One in eight schools have no library

A new study has found that approximately one in eight schools do not have a library, with poorer children less likely to have access to one than their richer peers.

The study, based on a survey of 1,750 schools, found that 87 per cent have access to a designated library space, meaning 13 do not. Campaigners are warning there is an ‘inequality of access and opportunity’ that requires immediate change so that all children can benefit from what a school library has to offer.

Overall, primary schools are less likely to have a dedicated library space than secondary schools, and in many cases, libraries are being used as classrooms or meeting rooms rather than for their original purpose.

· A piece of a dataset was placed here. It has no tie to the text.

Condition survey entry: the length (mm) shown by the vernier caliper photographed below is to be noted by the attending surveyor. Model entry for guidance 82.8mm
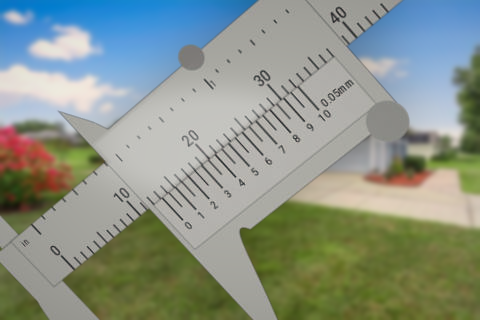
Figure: 13.2mm
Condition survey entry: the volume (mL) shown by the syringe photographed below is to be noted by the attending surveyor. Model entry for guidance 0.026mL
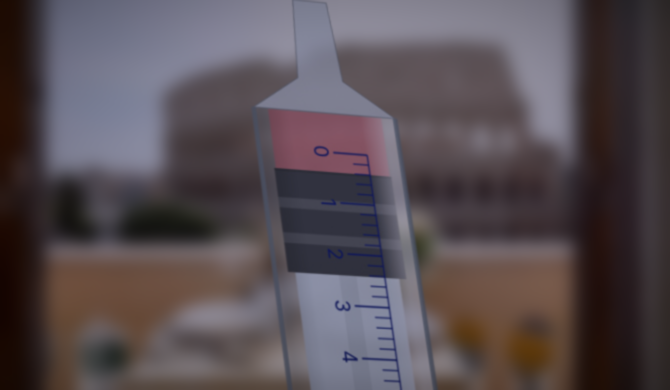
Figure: 0.4mL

The survey shows discrepancies between rich and poor. In fact, 91 per cent of schools that have between none and nine per cent of pupils eligible for free schools meals have a library area. This drops to 81 per cent among schools where 25 per cent to 49 per cent are eligible for free dinners, and to 56 per cent where half or more pupils are eligible. Only 12 schools in this final category took part in the survey.

A breakdown of the data also shows that schools in England were most likely to have a library, at 90 per cent, dropping to 67 per cent in Wales and 57 per cent in Northern Ireland.

The study added that research has consistently shown the benefits of having a library at a school include improving reading and writing skills, more enjoyment of reading and improving general academic achievement.

Nick Poole, chief executive of CILIP, said: “We welcome this landmark report as the first comprehensive picture of the state of play in our school libraries. On the one hand, it is a testament to the head teachers, teachers, governors and librarians that value and promote the importance of school libraries for learners and their school.

“On the other hand, the research paints a picture of inequality of access and opportunity and insecure employment that we cannot accept. The findings highlight the urgency of securing national school library strategies and investment in England, Wales and Northern Ireland, drawing on the example of Scotland.”

Angela Rayner, Shadow Education Secretary, said: “These figures show the consequences of cuts the Tories have imposed on our schools. Even worse, it is clear that the highest price is being paid by those who most need the extra help.”